À Nice, c’est bien la France, terre chrétienne millénaire, pays des « mécréants », qui est attaquée. Brahim Issaoui ne se préoccupe pas de faire le tri. Il n’attaque pas un symbole de la laïcité ou de l’État « islamophobe ». Il tue des chrétiens. Comme Mohammed Merah avait tué des juifs à Toulouse en 2012. Pas pour ce qu’ils font mais pour ce qu’ils sont. À Décines, une meute de Loups gris, militants islamo-nationalistes turcs, proches d’Erdogan, organisent une chasse à l’homme. « Où sont les Arméniens ? », hurlent-ils. « Allahu akbar ». « Ici c’est la Turquie ! ». Sans la présence des forces de l’ordre, on aurait probablement assisté à un début de pogrom. Comme tant d’autres dans l’empire ottoman, comme à Bakou et à Soumgaït en Azerbaïdjan en 1988 et 1990. Le tout en France dans des quartiers résidentiels sans histoire. Certes, il s’agit de l’exportation par Erdogan sur le territoire français de son djihad anti-arménien au Karabakh aux côtés des Azéris. Mais les termes des slogans sont intéressants : « Ici c’est la Turquie, ici c’est chez nous ». Faire peur, menacer, intimider.
La communauté turque est forte de 700 000 membres en France. Dont la majorité est très attachée à son sultan néo-ottoman.
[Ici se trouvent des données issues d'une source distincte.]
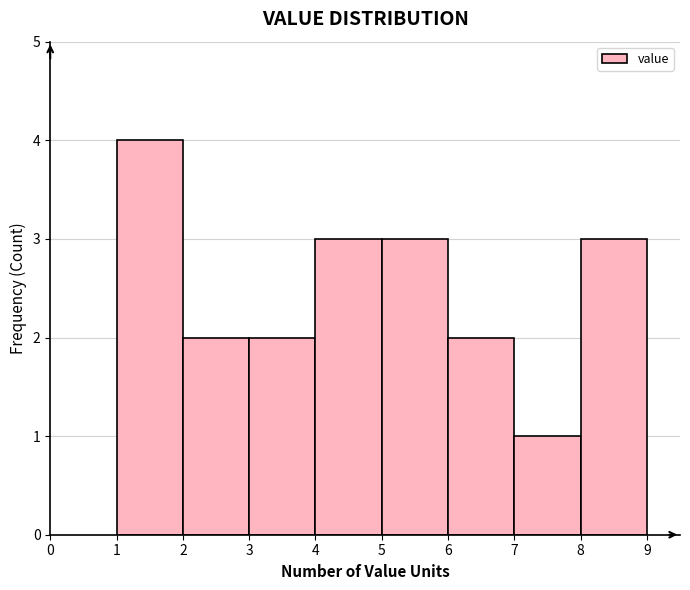

What is the height of the bar covering 5 to 6 on the x-axis? The values are not printed on the chart, so give them approximately, as read against the axis.

3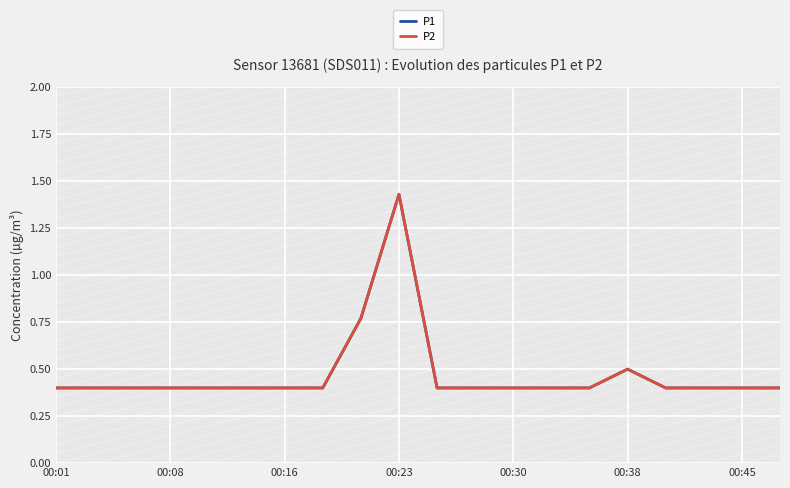

True or false: P2 has more than 0 points higher than both neighbors.

True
Doit-on avoir peur de sortir de chez soi quand on est Français d’origine arménienne à Décines ou ailleurs ? Décines où le monument en mémoire du génocide arménien a été tagué de façon explicite : « Nique les Arméniens », signé : Loups gris, RTE (Racip Tayep Erdogan). Imagine-t-on des jeunes Allemands néo-nazis venir en découdre avec les juifs dans les rues de Paris ? C’est du même ordre. Bravo à Gérald Darmanin d’avoir demandé la dissolution de ces Loups gris fascistes qui, rappelons-le, sont liés à l’assassinat en 2013 de trois militantes kurdes à Paris, rue La Fayette.
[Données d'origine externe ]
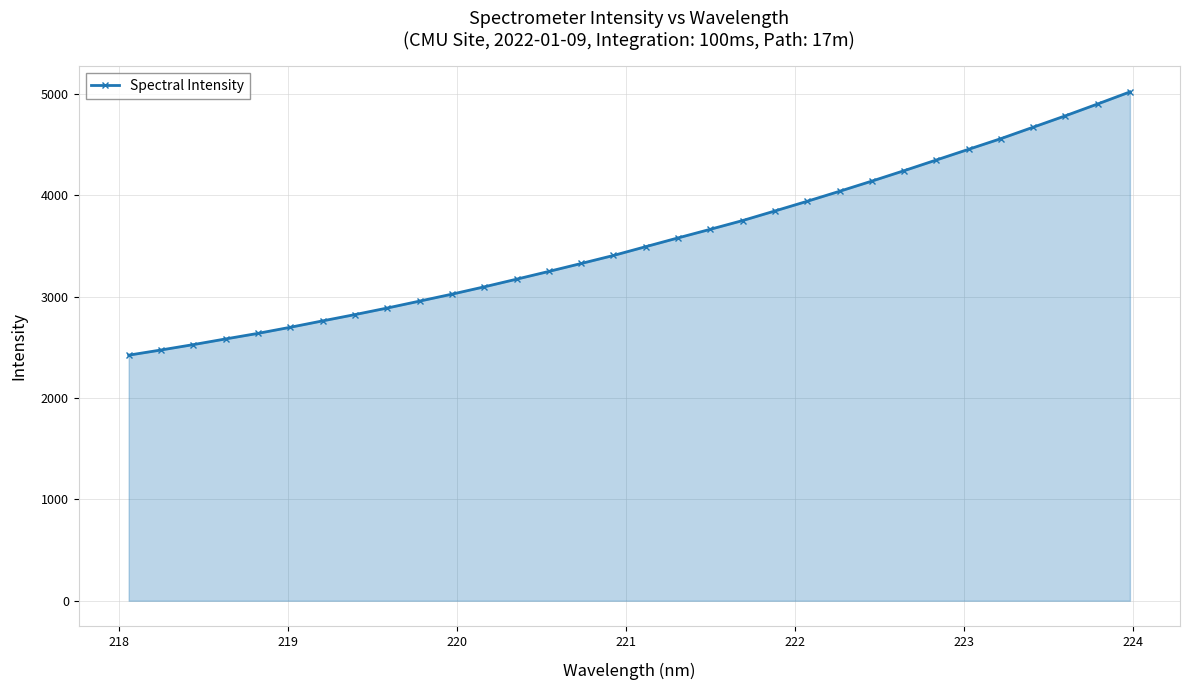

What is the smallest value displayed?

2423.6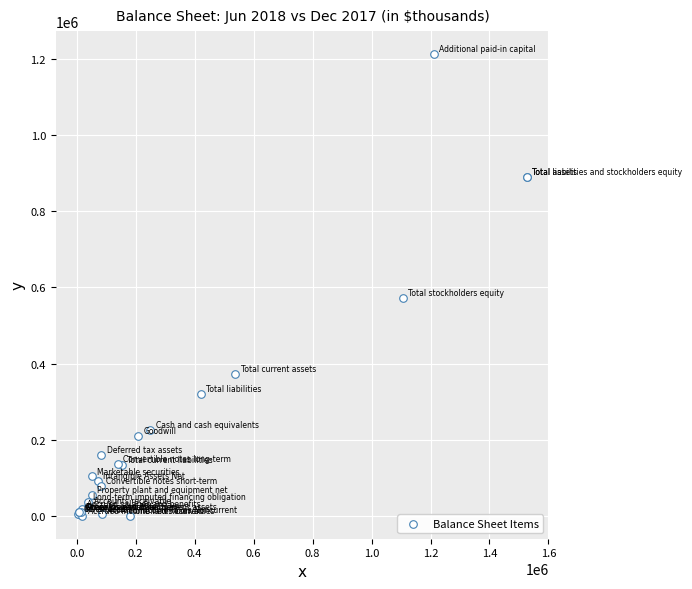

What Y value in the scatter plot is closest to 606528?

571584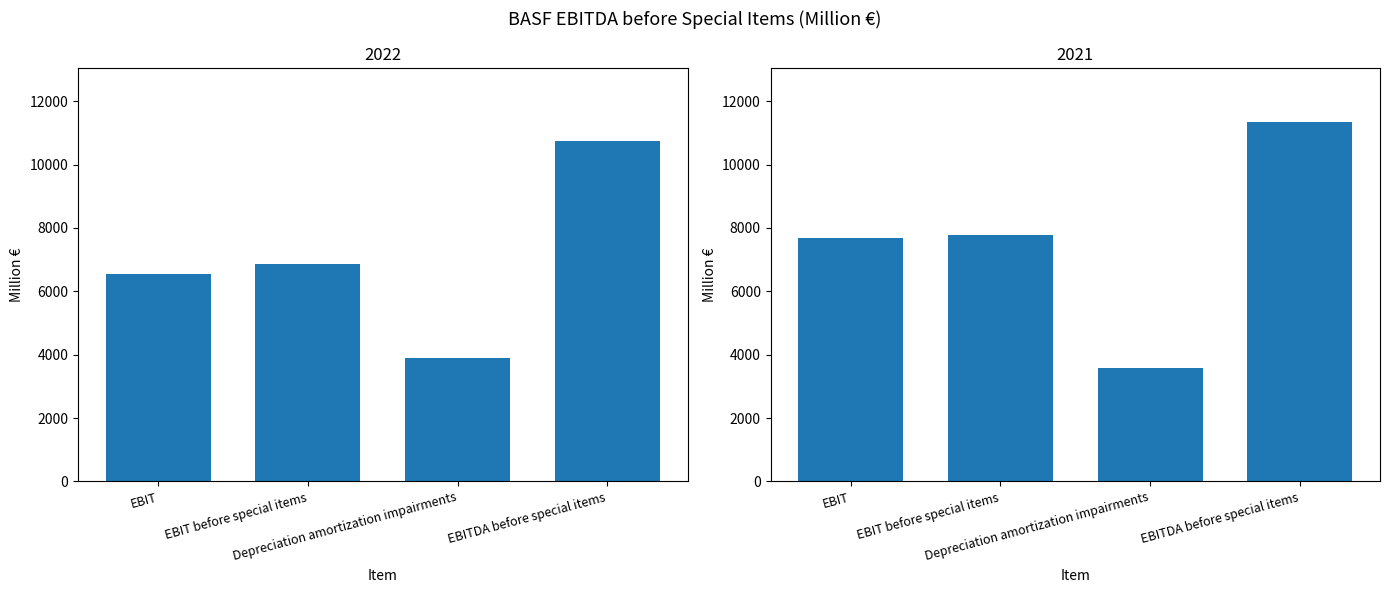

Reading left to right, extract all data points from this chart.

2022: 6548	6878	3885	10762
2021: 7677	7768	3580	11348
« Les islamistes veulent multiplier les tensions. Créer de l’exaspération et une réaction des Français contre les Français musulmans fait partie du plan. L’affrontement permettrait de désigner la France comme ennemi et de souder la « oumma » contre les « islamophobes ». Nous y sommes. »
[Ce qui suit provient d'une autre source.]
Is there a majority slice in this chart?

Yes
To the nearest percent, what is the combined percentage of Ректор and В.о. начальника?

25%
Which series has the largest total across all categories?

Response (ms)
« Ce n’est pas toi qui choisis ton ennemi, c’est lui qui te désigne. » Gilles Kepel expliquait que le djihad de troisième génération privilégie notamment la conquête des terres non islamiques où la bataille peut s’appuyer sur des « troupes », c’est-à-dire la communauté musulmane sur laquelle ces forces fondamentalistes font pression et qu’elles tentent d’intimider. Même si la majorité des musulmans n’ont aucune envie d’adhérer au projet conservateur de l’islam politique, s’opposer à sa dynamique peut s’avérer dangereux. On ne dira jamais assez le courage de celles et ceux qui sont en première ligne à dénoncer cette mainmise islamiste et à défendre la République.
Les islamistes veulent multiplier les tensions. Créer de l’exaspération et une réaction des Français contre les Français musulmans fait partie du plan. L’affrontement permettrait de désigner la France comme ennemi et de souder la « oumma » contre les « islamophobes ». Nous y sommes. Le boycott de la France, les appels à la haine dans les pays musulmans (Pakistan, Turquie, Koweït…), les prêches radicaux qui justifient l’assassinat de Samuel Paty donnent un avant-goût de ce qu’espère l’islamisme. Qu’il agisse en rangs dispersés, sans structure verticale, ne l’empêche pas d’avoir une stratégie précise et des alliances. Il tape dur. Et compte sur nos fragilités démocratiques pour que nos divisions l’emportent sur la fermeté du combat à mener. Et peu importe la France ou la République.